::: RECORDS SHOWN

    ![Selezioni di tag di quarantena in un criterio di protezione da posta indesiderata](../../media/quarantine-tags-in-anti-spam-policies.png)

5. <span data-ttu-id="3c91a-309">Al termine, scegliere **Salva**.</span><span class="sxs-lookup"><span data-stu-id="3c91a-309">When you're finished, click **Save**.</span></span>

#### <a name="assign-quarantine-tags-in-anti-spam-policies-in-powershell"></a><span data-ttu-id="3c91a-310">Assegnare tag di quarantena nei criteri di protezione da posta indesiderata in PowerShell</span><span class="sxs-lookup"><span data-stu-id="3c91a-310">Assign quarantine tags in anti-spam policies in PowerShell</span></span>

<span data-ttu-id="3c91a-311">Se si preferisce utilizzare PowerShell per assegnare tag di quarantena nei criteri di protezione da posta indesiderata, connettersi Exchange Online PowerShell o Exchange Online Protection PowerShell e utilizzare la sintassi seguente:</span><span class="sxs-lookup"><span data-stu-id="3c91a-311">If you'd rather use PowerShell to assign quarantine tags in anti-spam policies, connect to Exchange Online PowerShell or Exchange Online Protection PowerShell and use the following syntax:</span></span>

::::::
::: RECORDS SHOWN

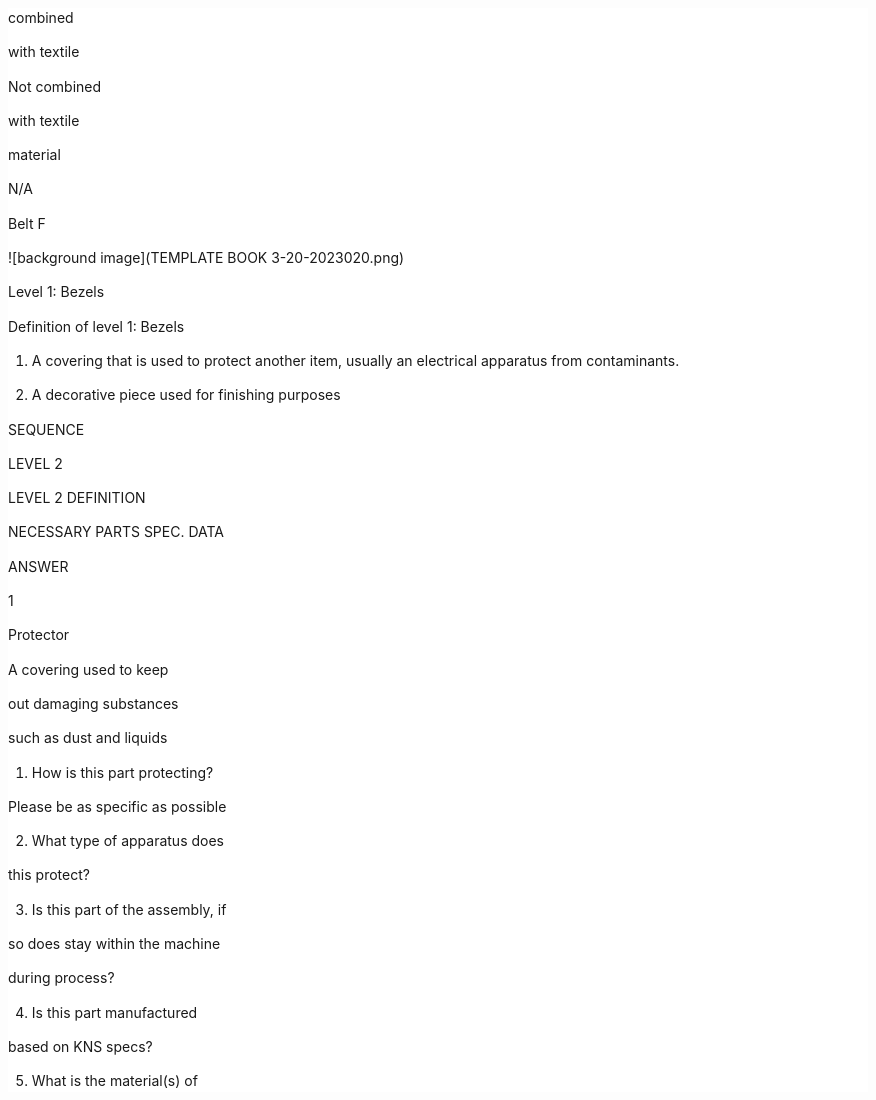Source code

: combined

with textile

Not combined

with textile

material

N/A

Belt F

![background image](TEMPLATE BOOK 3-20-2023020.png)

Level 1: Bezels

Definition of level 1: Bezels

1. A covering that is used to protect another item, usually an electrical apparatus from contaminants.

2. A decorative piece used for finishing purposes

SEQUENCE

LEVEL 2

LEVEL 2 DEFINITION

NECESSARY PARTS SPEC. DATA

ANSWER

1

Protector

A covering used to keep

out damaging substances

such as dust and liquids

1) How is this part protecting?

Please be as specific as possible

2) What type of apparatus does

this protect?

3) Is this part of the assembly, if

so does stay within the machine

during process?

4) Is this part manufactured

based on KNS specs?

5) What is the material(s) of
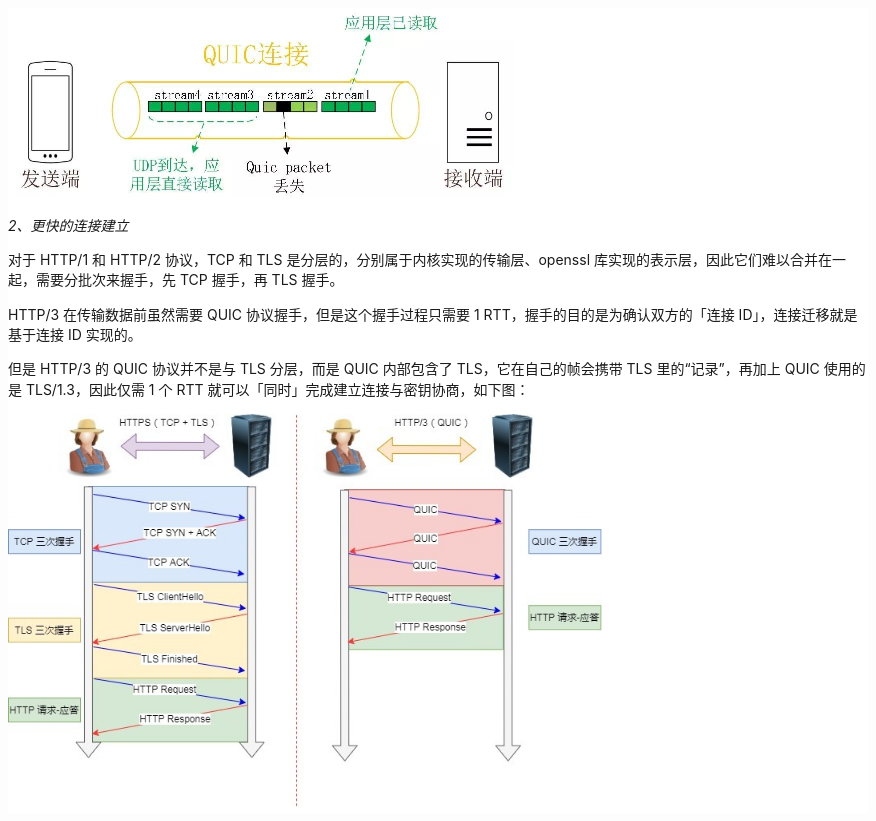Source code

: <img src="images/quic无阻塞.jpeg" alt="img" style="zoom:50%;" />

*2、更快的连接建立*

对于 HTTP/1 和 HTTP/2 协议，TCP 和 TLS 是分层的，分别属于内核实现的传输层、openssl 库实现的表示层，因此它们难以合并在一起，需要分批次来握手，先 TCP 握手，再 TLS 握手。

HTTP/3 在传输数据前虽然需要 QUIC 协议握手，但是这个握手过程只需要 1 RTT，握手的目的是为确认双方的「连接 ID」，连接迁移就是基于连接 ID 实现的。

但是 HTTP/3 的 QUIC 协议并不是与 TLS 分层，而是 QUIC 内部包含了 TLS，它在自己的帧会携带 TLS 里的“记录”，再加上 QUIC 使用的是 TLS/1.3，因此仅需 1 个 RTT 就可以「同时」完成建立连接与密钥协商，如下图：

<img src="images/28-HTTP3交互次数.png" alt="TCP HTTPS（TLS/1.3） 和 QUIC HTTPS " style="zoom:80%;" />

::::::

WORK TASK ▸
Among the lines in the material above, some may hold "does". State how many do, and add nothing.

SOLUTION FOR THIS TASK ▸
2